There is also some precedent which would suggest that the Chinese government thinks that cyberattacking critical infrastructure should be off-the-table. In 2015, China participated in the drafting of and signed a note by the Secretary General as a member of a United Nations group of governmental experts, in which the participants recommended that states not target critical infrastructure with cyber. Further emblematic of this willingness to find common ground on cyberthreats is China’s 2015 agreement with Russia to not cyberattack one another. However, the RAND study also found that trust was one of the main impediments to creating such an agreement with the U.S. Neither the U.S. nor Chinese interviewees knew if they could fully trust the other side to adhere to any agreements against this kind of cyberespionage and exploitation.

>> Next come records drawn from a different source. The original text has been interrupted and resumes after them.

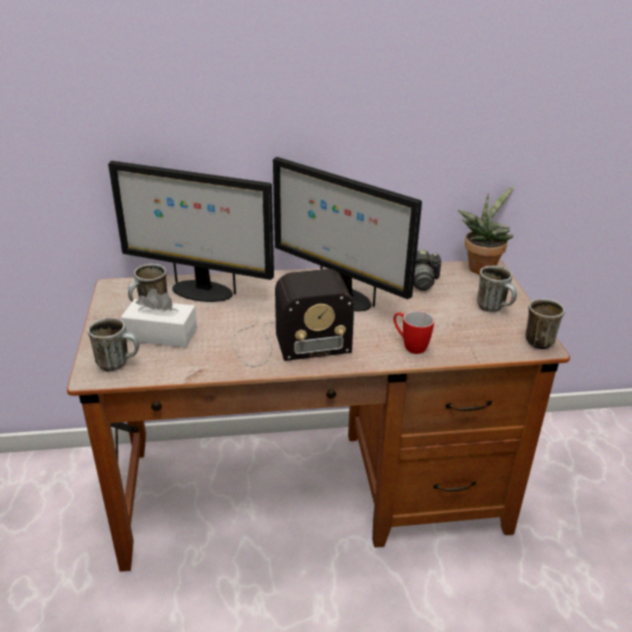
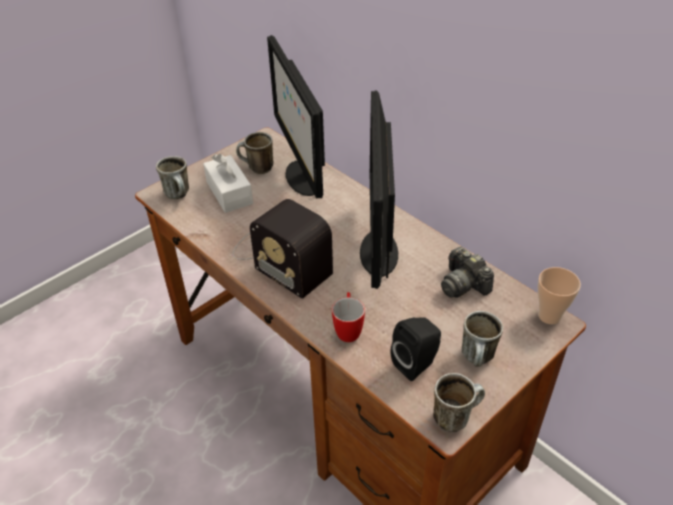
camera: 55 degrees right, 10 degrees up
potted plant [458,185,515,275] -> cup [538,267,581,324]
none -> black speaker [391,317,441,381]

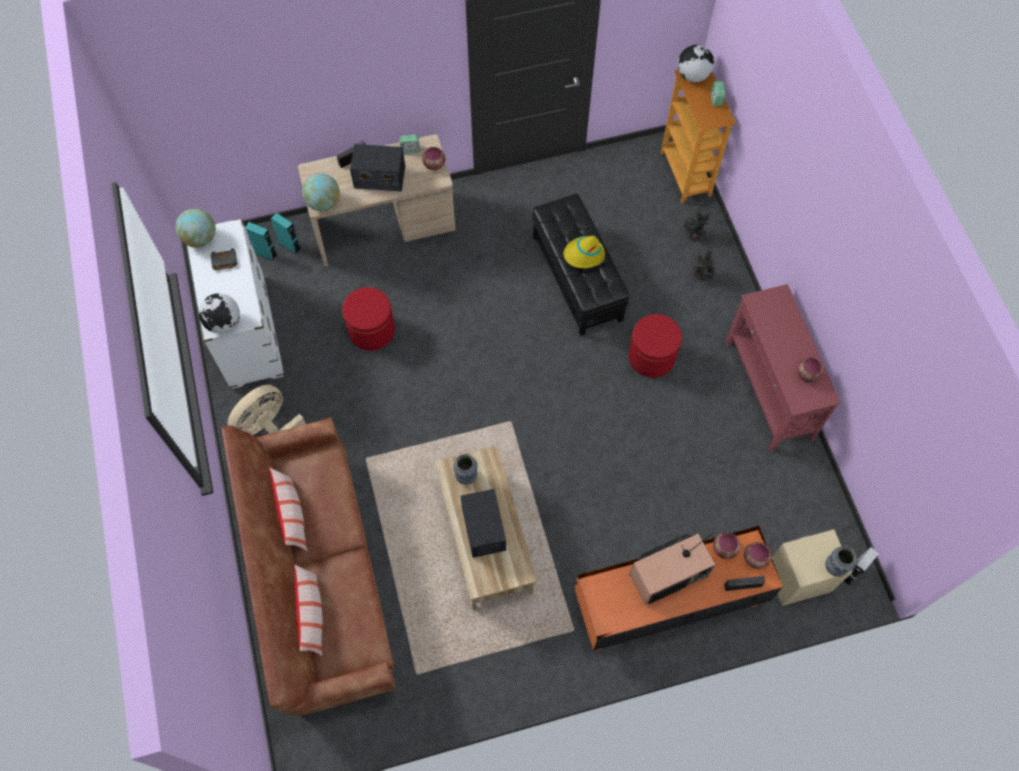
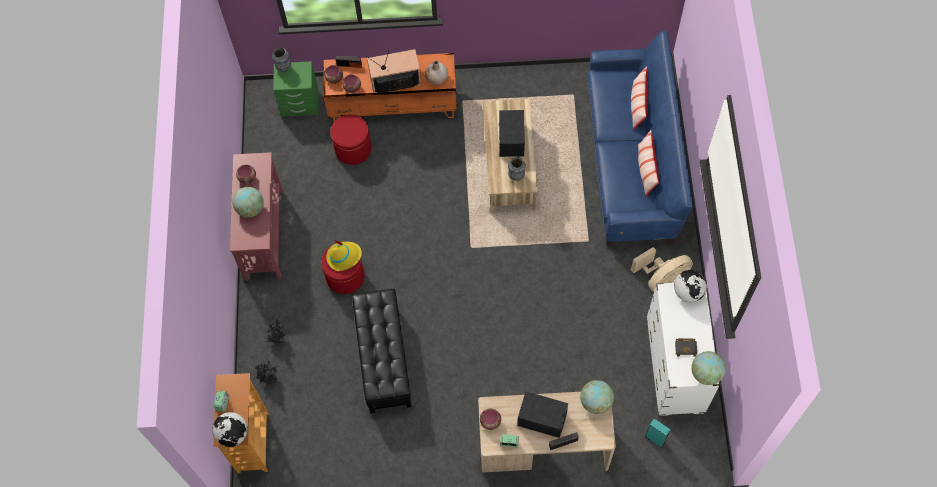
camera: 165 degrees left, 0 degrees up
brown sofa [221,417,396,717] -> blue sofa [588,31,693,246]
turquoise speaker [270,213,301,255] -> none
red ottoman [342,287,395,351] -> red ottoman moved to [330,114,372,165]
yellow hat [563,236,605,268] -> yellow hat moved to [327,240,362,271]
beige nightstand [772,529,852,606] -> green nightstand [273,61,319,117]
grey speaker [843,547,879,586] -> none
none -> globe [232,187,264,218]
none -> beige vase [425,60,448,85]

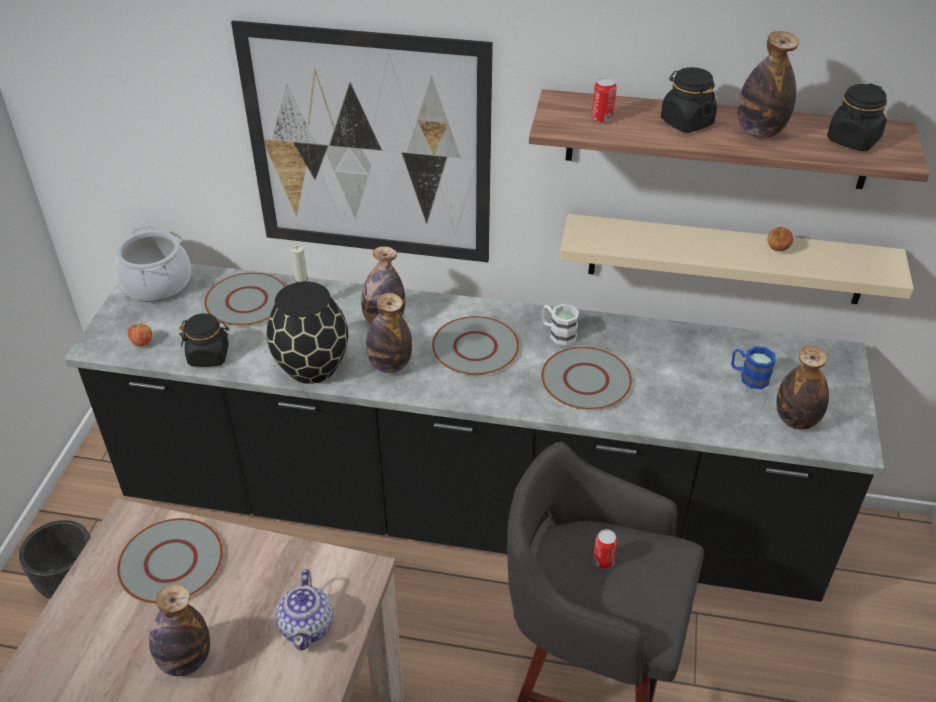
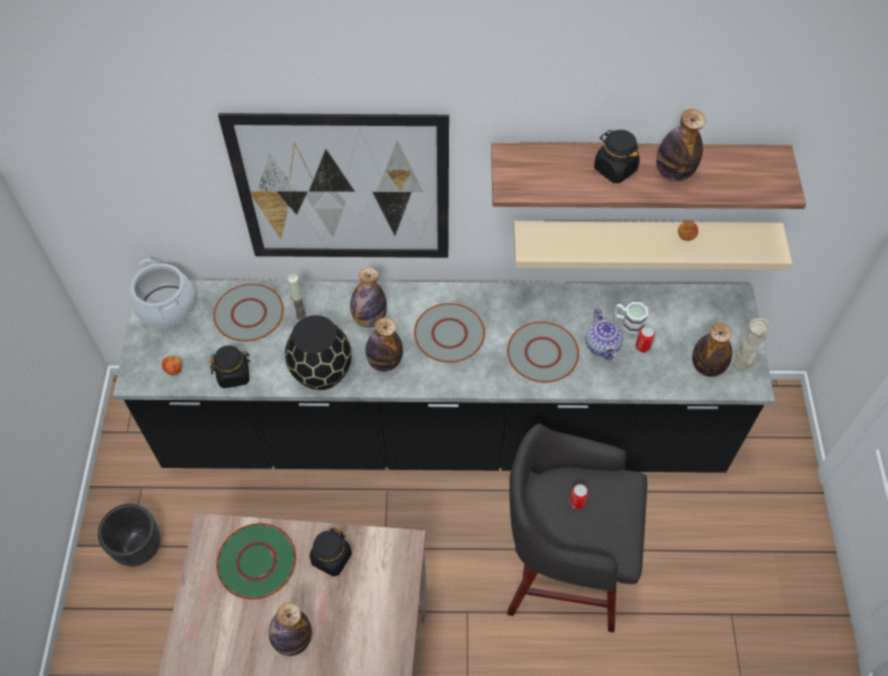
camera: 10 degrees left, 15 degrees up
grey plate [117,518,223,604] -> green plate [216,523,296,600]
teapot [276,569,333,651] -> teapot moved to [586,309,623,360]
white mug [542,304,579,345] -> white mug moved to [615,302,648,334]
can [592,77,617,123] -> can moved to [636,326,655,353]
blue mug [731,346,776,389] -> none
black jar [827,83,887,151] -> black jar moved to [310,528,352,577]
none -> beige vase [733,318,769,371]

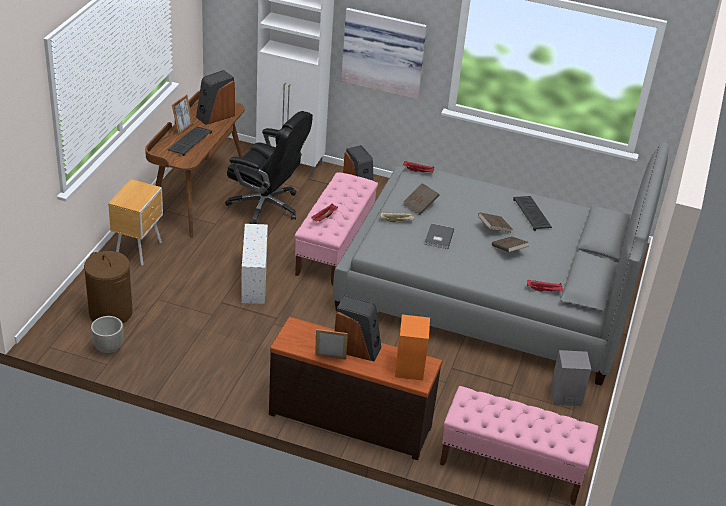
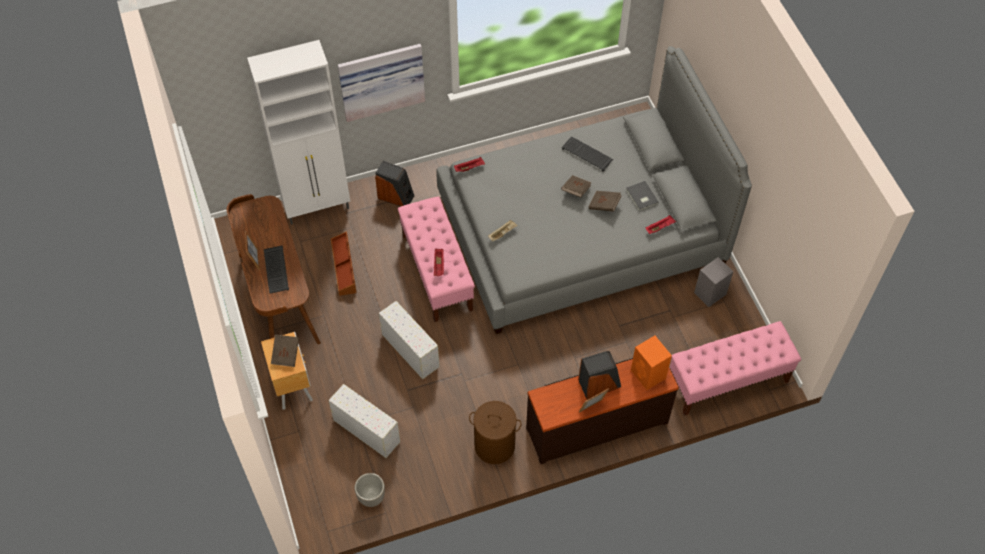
camera: 35 degrees left, 20 degrees up
brown laundry basket [84,251,133,323] -> brown laundry basket moved to [469,401,522,464]
speaker [196,70,235,125] -> none
black office chair [225,111,313,224] -> brown storage box [331,231,357,296]
brown book [403,183,439,215] -> brown book moved to [271,334,299,367]
grey book [425,223,454,249] -> grey book moved to [626,181,659,211]
none -> white storage box [329,384,400,458]

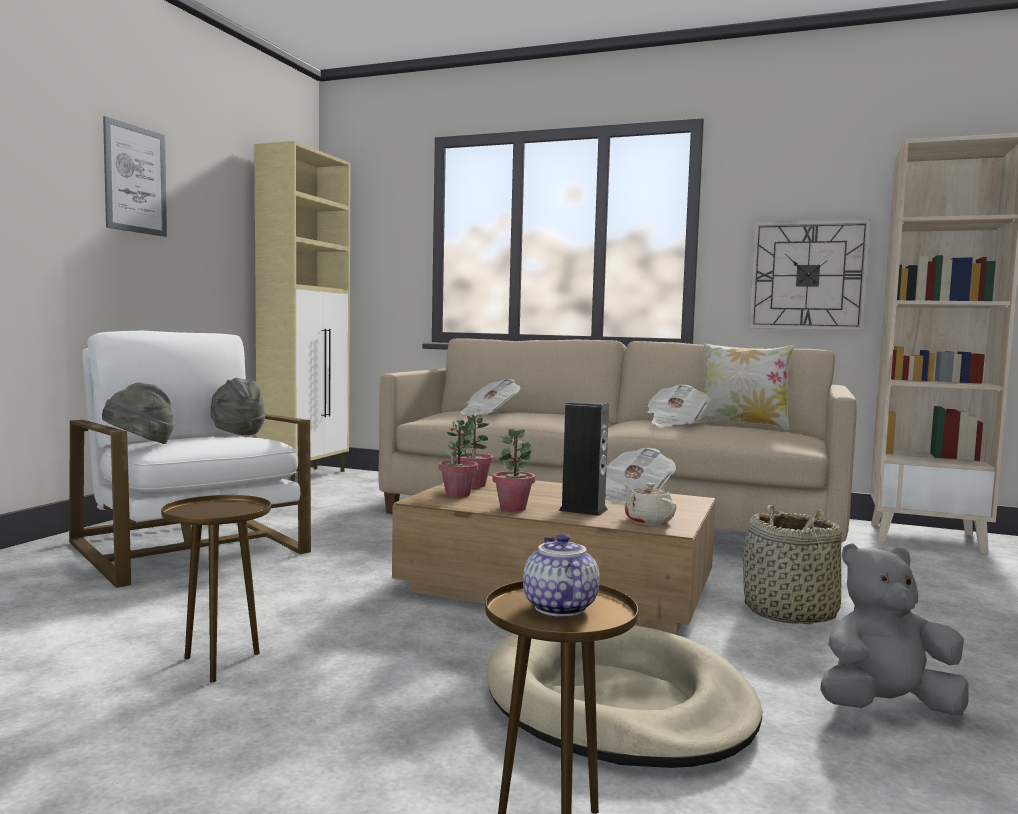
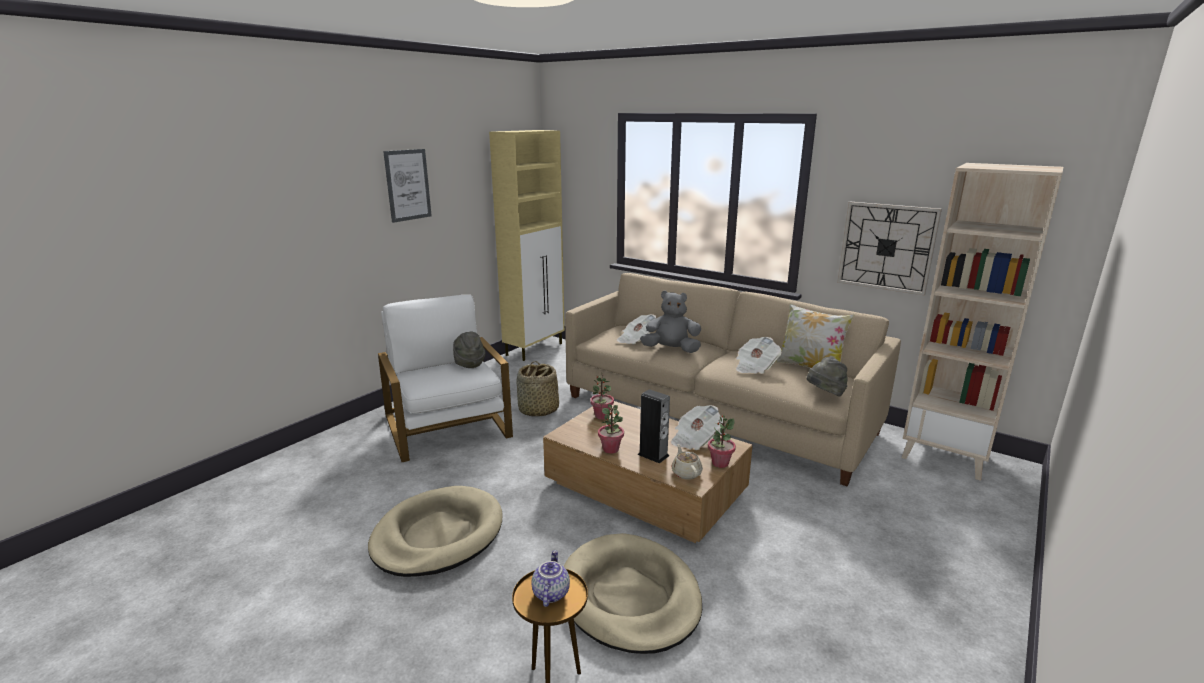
camera: 15 degrees right, 15 degrees up
grey hat [102,382,174,444] -> grey hat moved to [806,357,847,397]
brown side table [161,495,271,682] -> beige dog bed [368,486,503,577]
potted plant [439,420,479,497] -> potted plant moved to [708,415,736,468]
basket [743,505,842,624] -> basket moved to [516,361,559,417]
grey plush toy [821,543,969,716] -> grey plush toy moved to [640,291,701,353]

Thus, any agreement like the China-Russia cyber “non-aggression pact” would need to foster transparency and trust between the relevant Chinese and U.S. parties. The agreement would need to be paired with bilateral channels designed to communicate information on cyber events, both mundane and arising from a crisis. Transparent forums between the U.S. and Chinese military, with a focus on cyber elements, is an absolutely vital step to navigate crises effectively and promote a restraint-based foreign policy and defense strategy, especially given the pervasive nature of cyber threats.

Luckily, in recent months, Washington and Beijing have re-established military-to-military communications, expressed continued interest in establishing dialogues on the use of artificial intelligence (AI), and have otherwise collaborated in the United Nations on a resolution establishing principles for AI development. While it is not cyber-specific, AI and cyber are conjoined issues. It shows that there may be space for U.S.-China collaboration on emerging technologies, which could lead to more robust dialogues and crisis management mechanisms. These could be vital trust-building exercises that lead to further cooperation on issues related to cybersecurity.

Ultimately, there is a path forward for the United States and China to come to an understanding on cyberwarfare in at least some domains. To this end, both sides need to create new bilateral forums to discuss and advance crisis management coordination on these issues of common concern about cyberwarfare.